ACTIVITY: The pictures in the data below are to be omitted; all else must be duplicated exactly.

Saved entries
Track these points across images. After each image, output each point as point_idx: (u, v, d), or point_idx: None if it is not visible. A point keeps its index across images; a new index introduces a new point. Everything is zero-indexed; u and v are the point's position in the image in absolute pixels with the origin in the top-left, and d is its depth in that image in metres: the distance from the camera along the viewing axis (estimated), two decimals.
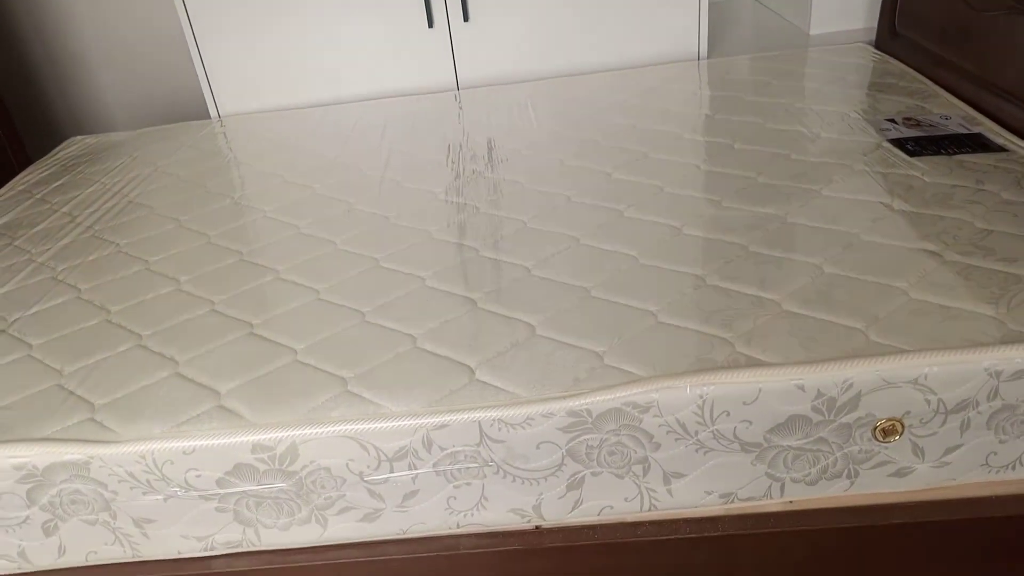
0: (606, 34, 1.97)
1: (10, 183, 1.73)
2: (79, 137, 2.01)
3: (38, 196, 1.64)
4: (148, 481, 0.89)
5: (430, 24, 1.93)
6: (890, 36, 1.84)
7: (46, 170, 1.79)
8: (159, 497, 0.90)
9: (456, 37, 1.96)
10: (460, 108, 1.86)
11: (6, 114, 2.11)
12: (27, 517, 0.92)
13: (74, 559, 0.96)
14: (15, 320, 1.17)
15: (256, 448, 0.88)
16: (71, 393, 0.98)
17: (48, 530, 0.93)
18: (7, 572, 0.97)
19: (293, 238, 1.33)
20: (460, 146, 1.63)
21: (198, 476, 0.89)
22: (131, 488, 0.90)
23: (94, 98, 2.48)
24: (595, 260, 1.14)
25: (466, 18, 1.93)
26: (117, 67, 2.44)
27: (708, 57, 2.02)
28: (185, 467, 0.89)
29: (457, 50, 1.97)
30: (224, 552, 0.95)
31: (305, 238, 1.33)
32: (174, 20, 2.35)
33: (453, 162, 1.56)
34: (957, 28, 1.56)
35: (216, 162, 1.72)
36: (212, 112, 2.03)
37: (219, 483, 0.89)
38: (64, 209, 1.56)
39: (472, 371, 0.94)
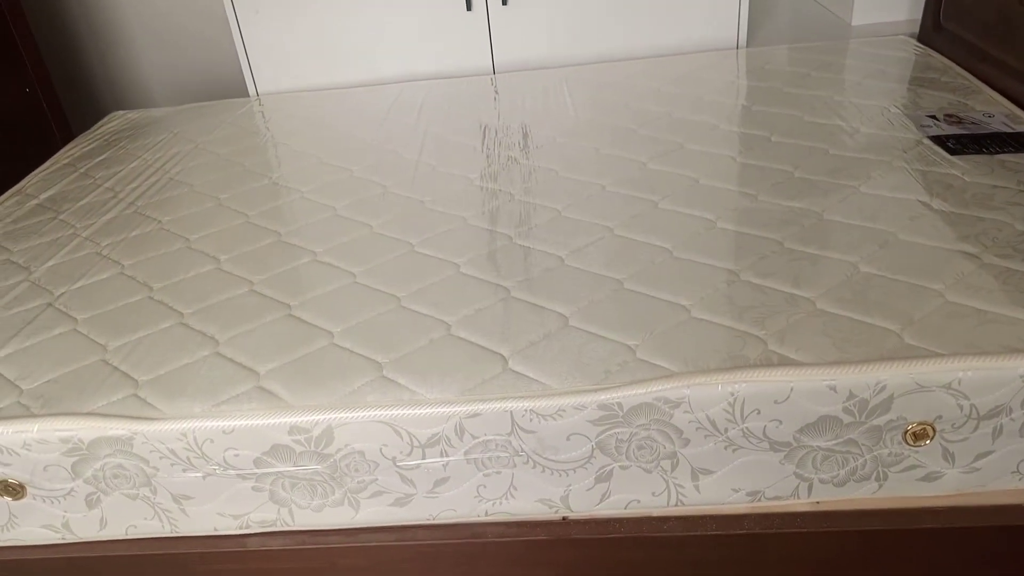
0: (644, 20, 1.95)
1: (54, 157, 1.77)
2: (120, 112, 2.04)
3: (82, 170, 1.67)
4: (188, 458, 0.92)
5: (468, 7, 1.93)
6: (933, 29, 1.80)
7: (89, 144, 1.82)
8: (198, 475, 0.93)
9: (494, 21, 1.96)
10: (496, 92, 1.86)
11: (51, 87, 2.15)
12: (71, 489, 0.96)
13: (115, 532, 0.99)
14: (61, 294, 1.21)
15: (293, 430, 0.91)
16: (115, 369, 1.01)
17: (91, 503, 0.96)
18: (51, 542, 1.00)
19: (330, 220, 1.35)
20: (495, 131, 1.63)
21: (236, 455, 0.91)
22: (171, 465, 0.93)
23: (136, 73, 2.51)
24: (628, 251, 1.15)
25: (504, 1, 1.93)
26: (159, 43, 2.47)
27: (747, 46, 2.00)
28: (224, 446, 0.92)
29: (494, 34, 1.97)
30: (259, 531, 0.98)
31: (342, 220, 1.35)
32: None
33: (488, 147, 1.56)
34: (1002, 23, 1.52)
35: (254, 141, 1.74)
36: (251, 90, 2.05)
37: (256, 463, 0.92)
38: (107, 184, 1.59)
39: (505, 360, 0.95)
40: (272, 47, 1.99)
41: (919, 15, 2.00)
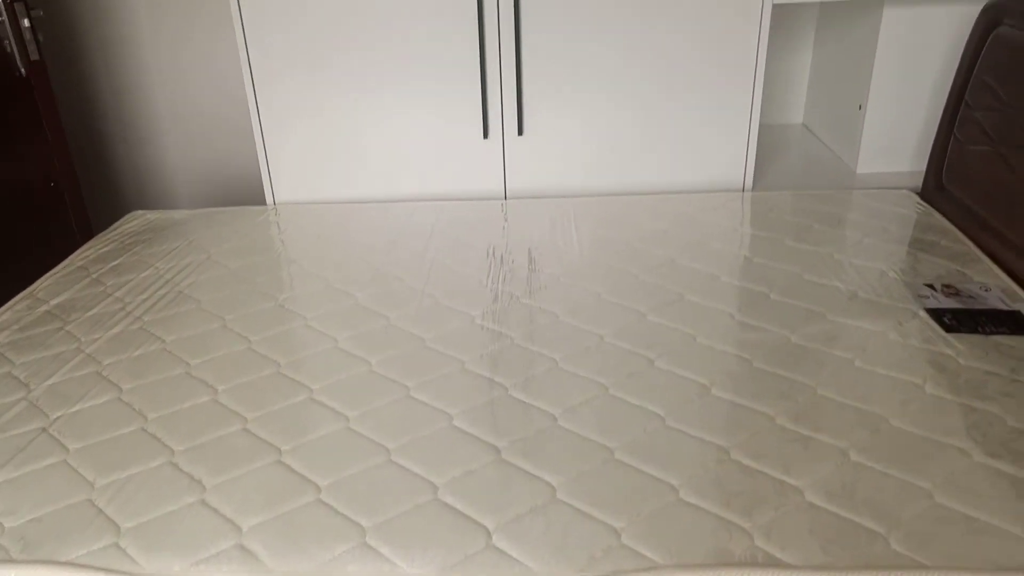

SOLUTION FOR THIS EXERCISE:
Track these points across images. After each image, output each point as point_idx: (u, v, d), or point_idx: None if it is not visible. A point keeps its index across images; a new index introduces a new point. Everything is zero-indexed; u and v are the point's position in the image in absolute pixels with the origin in the top-left, and d is its depth in that image in metres: the distance from the camera along the viewing axis (estimated), two decimals.
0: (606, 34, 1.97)
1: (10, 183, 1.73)
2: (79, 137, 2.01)
3: (38, 196, 1.64)
4: (148, 481, 0.89)
5: (430, 24, 1.93)
6: (890, 36, 1.84)
7: (46, 170, 1.79)
8: (159, 497, 0.90)
9: (456, 37, 1.96)
10: (460, 108, 1.86)
11: (6, 114, 2.11)
12: (27, 517, 0.92)
13: (74, 559, 0.96)
14: (15, 320, 1.17)
15: (256, 448, 0.88)
16: (71, 393, 0.98)
17: (48, 530, 0.93)
18: (7, 572, 0.97)
19: (293, 238, 1.33)
20: (460, 146, 1.63)
21: (198, 476, 0.89)
22: (131, 488, 0.90)
23: (94, 98, 2.48)
24: (595, 260, 1.14)
25: (466, 18, 1.93)
26: (117, 67, 2.44)
27: (708, 57, 2.02)
28: (185, 467, 0.89)
29: (457, 50, 1.97)
30: (224, 552, 0.95)
31: (305, 238, 1.33)
32: (174, 20, 2.35)
33: (453, 162, 1.56)
34: (957, 28, 1.56)
35: (216, 162, 1.72)
36: (212, 112, 2.03)
37: (219, 483, 0.89)
38: (64, 209, 1.56)
39: (472, 371, 0.94)
0: (644, 20, 1.95)
1: (54, 157, 1.77)
2: (120, 112, 2.04)
3: (82, 170, 1.67)
4: (188, 458, 0.92)
5: (468, 7, 1.93)
6: (933, 29, 1.80)
7: (89, 144, 1.82)
8: (198, 475, 0.93)
9: (494, 21, 1.96)
10: (496, 92, 1.86)
11: (51, 87, 2.15)
12: (71, 489, 0.96)
13: (115, 532, 0.99)
14: (61, 294, 1.21)
15: (293, 430, 0.91)
16: (115, 369, 1.01)
17: (91, 503, 0.96)
18: (51, 542, 1.00)
19: (330, 220, 1.35)
20: (495, 131, 1.63)
21: (236, 455, 0.91)
22: (171, 465, 0.93)
23: (136, 73, 2.51)
24: (628, 251, 1.15)
25: (504, 1, 1.93)
26: (159, 43, 2.47)
27: (747, 46, 2.00)
28: (224, 446, 0.92)
29: (494, 34, 1.97)
30: (259, 531, 0.98)
31: (342, 220, 1.35)
32: None
33: (488, 147, 1.56)
34: (1002, 23, 1.52)
35: (254, 141, 1.74)
36: (251, 90, 2.05)
37: (256, 463, 0.92)
38: (107, 184, 1.59)
39: (505, 360, 0.95)
40: (272, 47, 1.99)
41: (919, 15, 2.00)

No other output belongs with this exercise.